Chez les Ardennais belges.

Équipe des Ardennais Belges a laquelle Freddy participe depuis quelques années et en est un pion majeur par la qualité de ses chevaux…

« C’est une équipe qui me convient, en tant qu’éleveur de chevaux Ardennais.  Elle est conviviale, avec une intendance hors pair… C’est très appréciable. C’est une équipe active mais aussi une excellente ambassadrice du cheval de trait Ardennais, en tant que cheval monté et attelé ».

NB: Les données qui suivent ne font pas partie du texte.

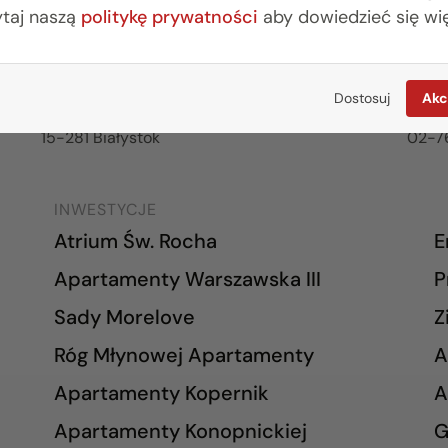
ytaj naszą
politykę prywatności
aby dowiedzieć się wię
BIURO BIAŁYSTOK
BIU
(85) 749 99 09
(22) 
mieszkania@rogowskidevelopment.pl
wars
Dostosuj
Akc
ul. Legionowa 28 lok. 202
al. W
15-281 Białystok
02-7
INWESTYCJE
Atrium Św. Rocha
E
Apartamenty Warszawska III
P
Sady Morelove
Z
Róg Młynowej Apartamenty
A
Apartamenty Kopernik
A
Apartamenty Konopnickiej
G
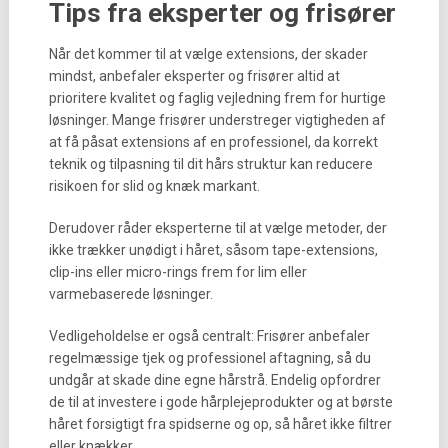
Tips fra eksperter og frisører
Når det kommer til at vælge extensions, der skader
mindst, anbefaler eksperter og frisører altid at
prioritere kvalitet og faglig vejledning frem for hurtige
løsninger. Mange frisører understreger vigtigheden af
at få påsat extensions af en professionel, da korrekt
teknik og tilpasning til dit hårs struktur kan reducere
risikoen for slid og knæk markant.
Derudover råder eksperterne til at vælge metoder, der
ikke trækker unødigt i håret, såsom tape-extensions,
clip-ins eller micro-rings frem for lim eller
varmebaserede løsninger.
Vedligeholdelse er også centralt: Frisører anbefaler
regelmæssige tjek og professionel aftagning, så du
undgår at skade dine egne hårstrå. Endelig opfordrer
de til at investere i gode hårplejeprodukter og at børste
håret forsigtigt fra spidserne og op, så håret ikke filtrer
eller knækker.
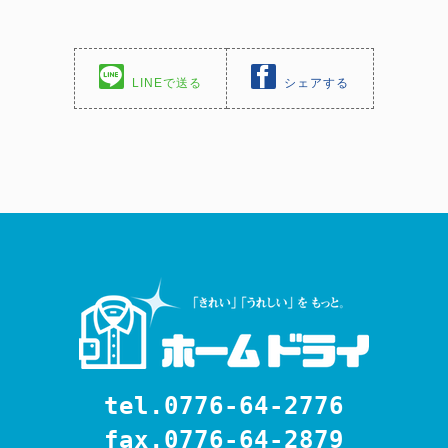
LINEで送る
シェアする
tel.0776-64-2776
fax.0776-64-2879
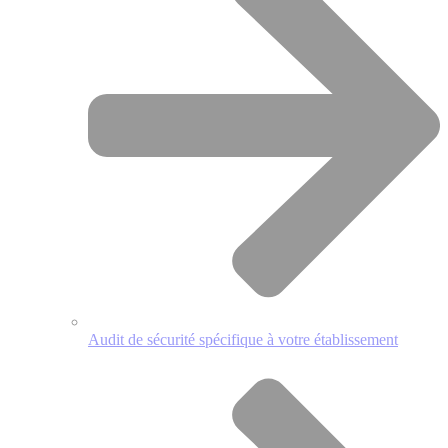
Audit de sécurité spécifique à votre établissement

Quel est ton meilleur souvenir ?

« Mon meilleur souvenir en individuel, c’est bien sûr le Championnat de Belgique 2019. En équipe, ce sont toutes les Routes, surtout ma 1ère Route du Poisson en 2008 ».

Parle-moi un peu de tes récents engagements.

« Je fais partie du GHS (Groupement Hippique du Sud). Personnellement, je souhaiterais y proposer d’organiser des stages d’attelages pour débutants. Je pense que dans notre province l’attelage devrait être plus soutenu, et ce serait une bonne opportunité de sensibiliser les nombreux cavaliers à une nouvelle discipline équestre. Pour les meneurs plus expérimentés, on pourrait organiser des stages de dressage ; ce serait du gagnant-gagnant pour le cheval et le meneur ».

« J’ai été, il y a peu, invité à rejoindre l’équipe nationale d’attelage de la LEWB, où nous sommes actuellement coachés par Mr. Patrick Buytaert et Mr. Gérard Leyten. Ceci en vue de préparer les concours nationaux, belges et étrangers, et le mondial de 2022. Pour participer à ce niveau, j’ai dû acheter un cheval de sport, mais quand même avec 50% d’arattel ! Les chevaux de Traits ne sont en fait pas repris au niveau professionnel ».

As-tu une passion en dehors de ton métier et des chevaux ?

« J’aime le vélo de route, mais cela devient de plus en plus dangereux sur les routes, alors je m’essaie au VTT ».

« Depuis le décès de mon père qui en jouait, je débute l’accordéon…une nouvelle passion. D’ailleurs mes filles aussi s’y sont mises »… (large sourire…)

« J’aime par ailleurs la nature, la promenade. J’aime aussi la gastronomie, le bon vin et bien entendu un bon Orval ! , hahaha !

Quelques noms de chevaux de l’élevage de Champs la Rivière : Kaméllia, Gaïsha, Garou, Kouros, Lorient, Origan, Nouchka, Kriska, Judith, Lemon…

Merci Freddy pour ce bon moment de partage.